→ Records for this exercise:

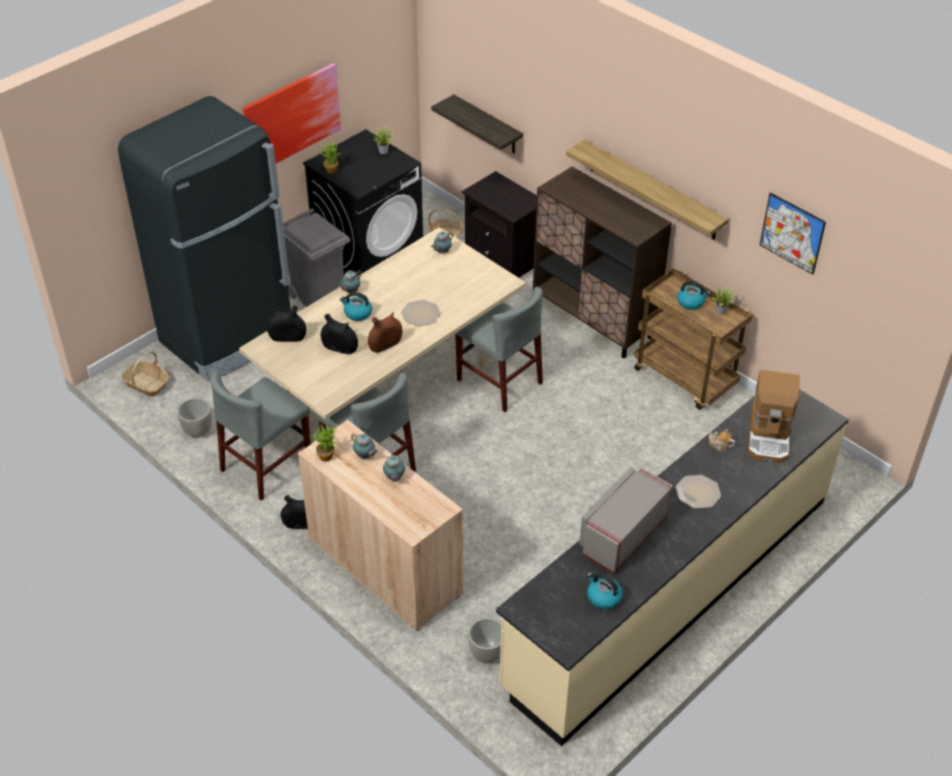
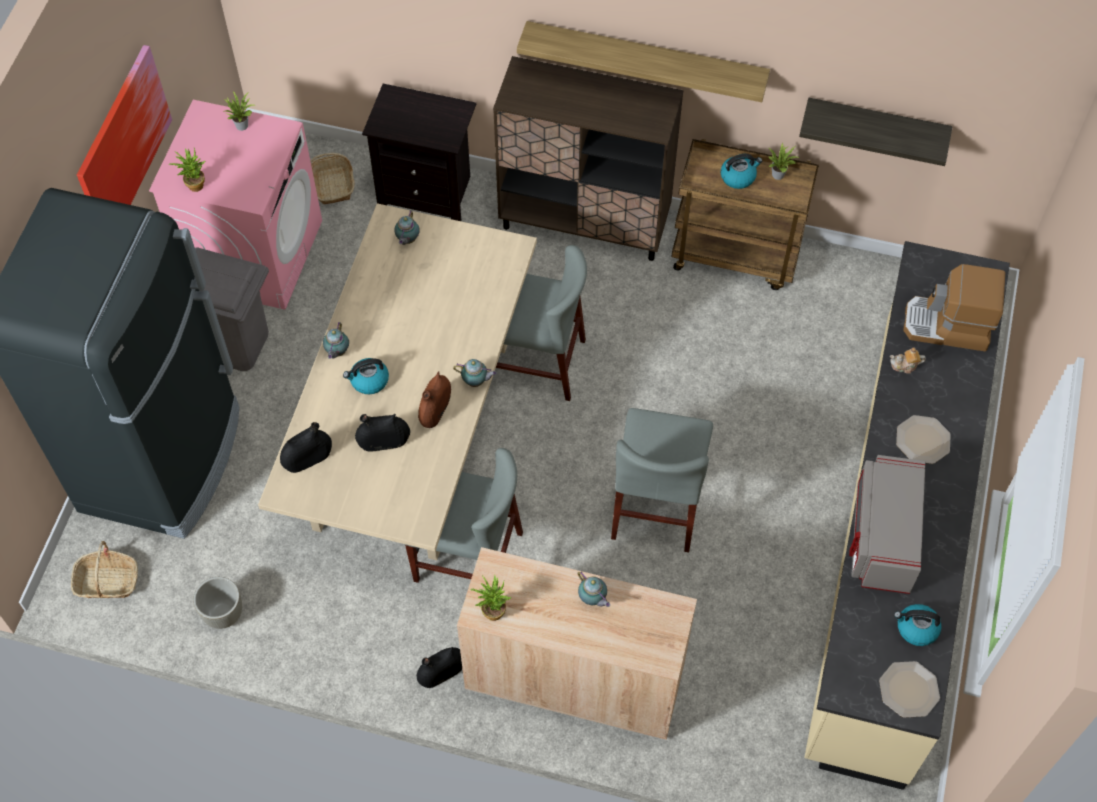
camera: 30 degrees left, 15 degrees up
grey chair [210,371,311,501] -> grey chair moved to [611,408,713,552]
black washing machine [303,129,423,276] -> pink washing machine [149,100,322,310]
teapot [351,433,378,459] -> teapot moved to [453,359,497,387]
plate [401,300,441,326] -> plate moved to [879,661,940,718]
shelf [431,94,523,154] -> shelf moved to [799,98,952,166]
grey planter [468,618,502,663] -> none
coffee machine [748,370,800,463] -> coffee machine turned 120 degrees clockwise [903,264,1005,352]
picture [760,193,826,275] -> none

→ Required work: Show every line of the listing in which the string "machine" can be found.

→ Completed task:
black washing machine [303,129,423,276] -> pink washing machine [149,100,322,310]
coffee machine [748,370,800,463] -> coffee machine turned 120 degrees clockwise [903,264,1005,352]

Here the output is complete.